Alguma coisa nisso soa como um empate para você? Nicholson e Votel podem ter a visão de que nenhum dos lados tem poder total (daí o “empate”) mas, conforme Henry Kissinger observou uma vez, “o exército convencional perde se não ganhar. A guerrilha ganha se não perder” (sim, eu também odeio concordar com Kissinger).
Será que Trump, obcecado como ele é por “ganhar”, irá reconhecer que não há vitória militar decisiva nos campos de extermínio do Afeganistão? Ou o orgulhoso autor de “A Arte do Acordo” está disposto a começar alguma forma de negociação com o repugnante Talibã para tentar acabar de uma vez por todas com o fracasso no Afeganistão? Um estudo publicado em janeiro por Michael Semple e Theo Farrel, baseado no contato direto deles com ex-dirigentes talibãs, concluiu que “o aumento para [o Talibã] de moral após os sucessos no campo de batalha em 2016″ foi “diluído pelo alto custo com o qual foram conquistados” e também por um novo líder fraco, que abriu a porta para uma “pacificação insurgente”. Existe, dizem, um acordo a ser feito.
No entanto, como Farrell tem notado, “iniciar um novo esforço militar no Afeganistão traz o risco de se reinjetar uma noção de propósito no esforço de guerra Talibã”. Desde o início do conflito, a presença militar norte-americana tem sido parte do problema, não da solução. É uma forma de recrutamento para uma insurreição nacionalista, não apenas islâmica.
Karzai passou de apoiador entusiasta da intervenção inicial americana no Afeganistão a crítico declarado e oponente das forças dos EUA. Antes de o novo presidente aprovar seu próprio “ataque” no Afeganistão, Karzai quer que ele explique ao povo afegão por que, após mais de 15 anos, “com tanto sangue e dinheiro gastos, tantas perdas de vidas, o país não está seguro. Por que existe mais extremismo? Por que [o Estado Islâmico] emergiu no Afeganistão enquanto os EUA [com suas forças armadas] estavam aqui?”.

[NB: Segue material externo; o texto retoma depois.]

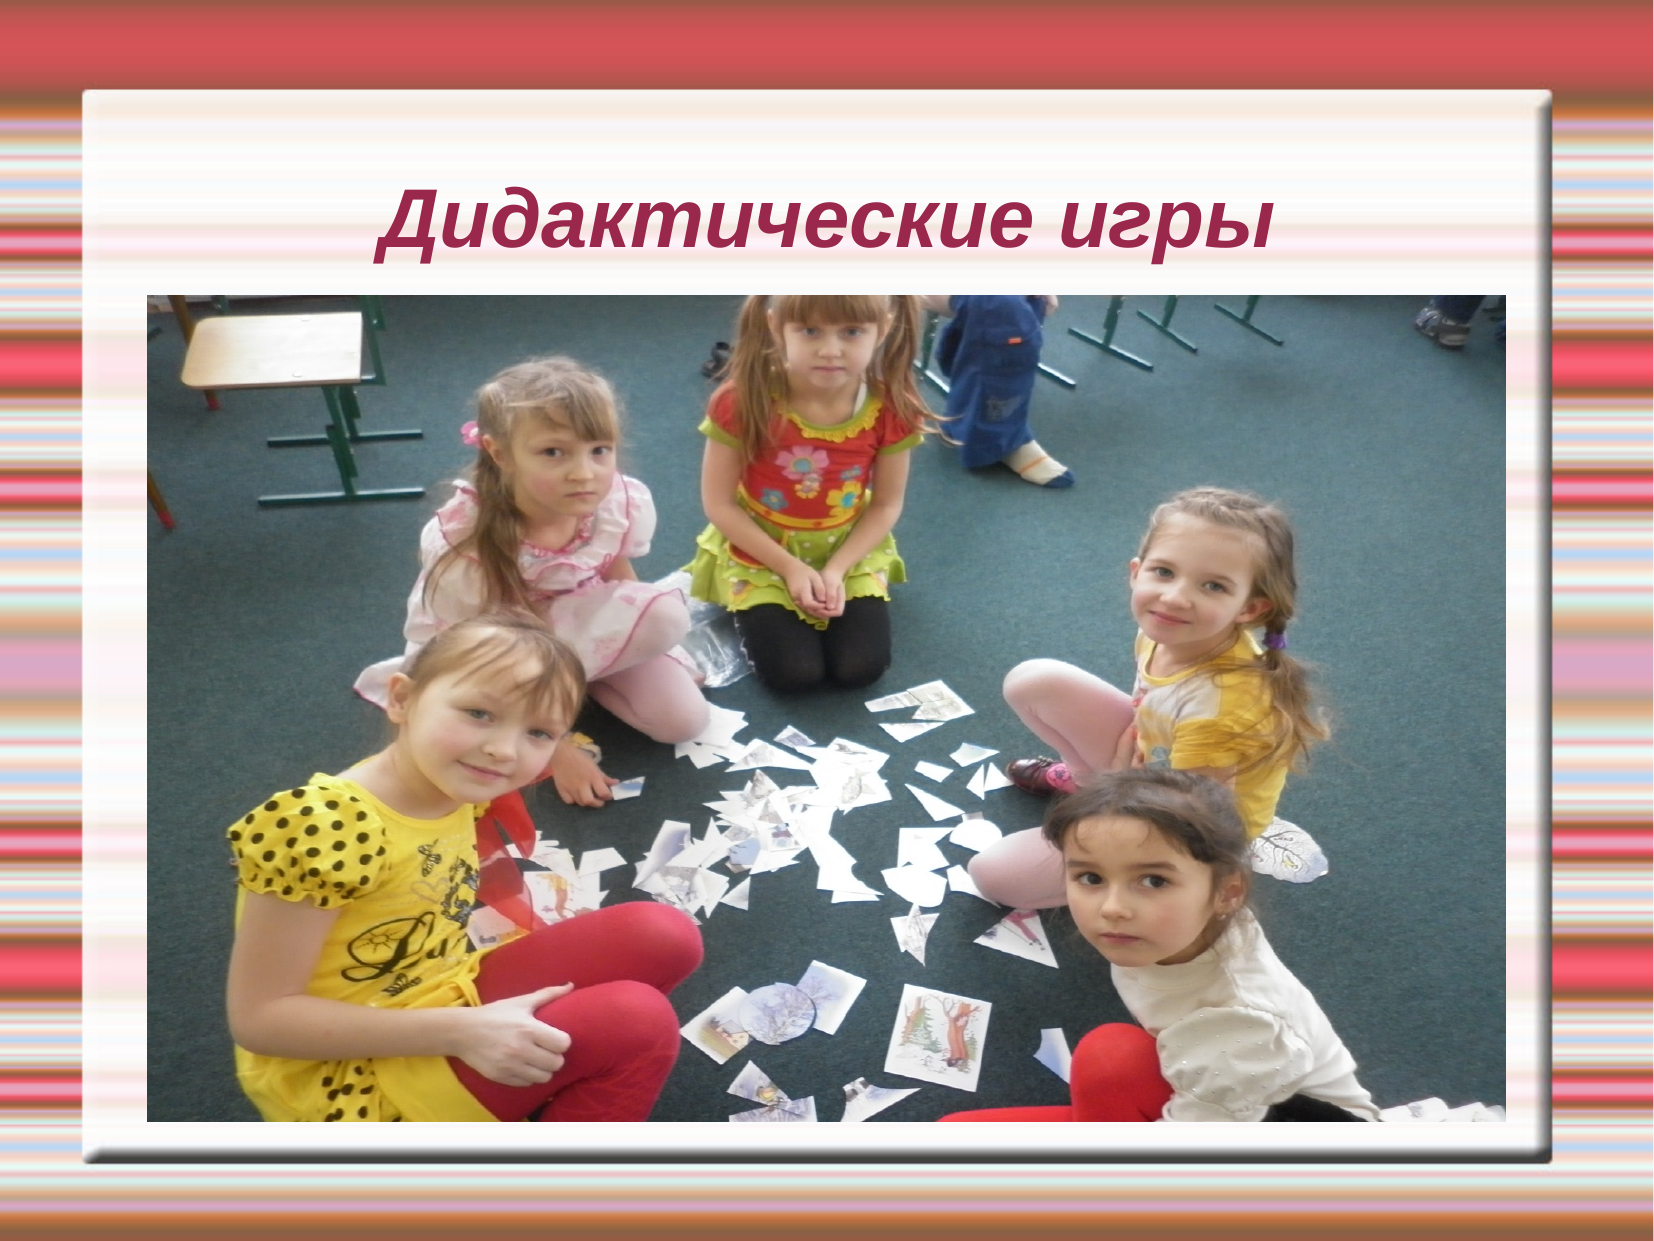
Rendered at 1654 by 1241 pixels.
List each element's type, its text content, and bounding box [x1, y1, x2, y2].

picture [0, 0, 1654, 1241]
title Дидактические игры [121, 114, 1534, 322]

Ainda assim, eu suspeito que o beligerante Trump, que prometeu “bombardear demais” o Estado Islâmico e que, desde que começou o mandato, já expandiu a ação militar dos EUA no Yemen e enviou forças terrestres à Síria, achará difícil resistir aos alertas por mais tropas, mais bombas, mais guerra.
Da mesma forma que Obama fez antes dele, Trump vai aumentar os esforços no Afeganistão. Assim como Obama, Trump vai perder no Afeganistão. E o resto de nós, com vergonha, vai continuar fingindo que não viu.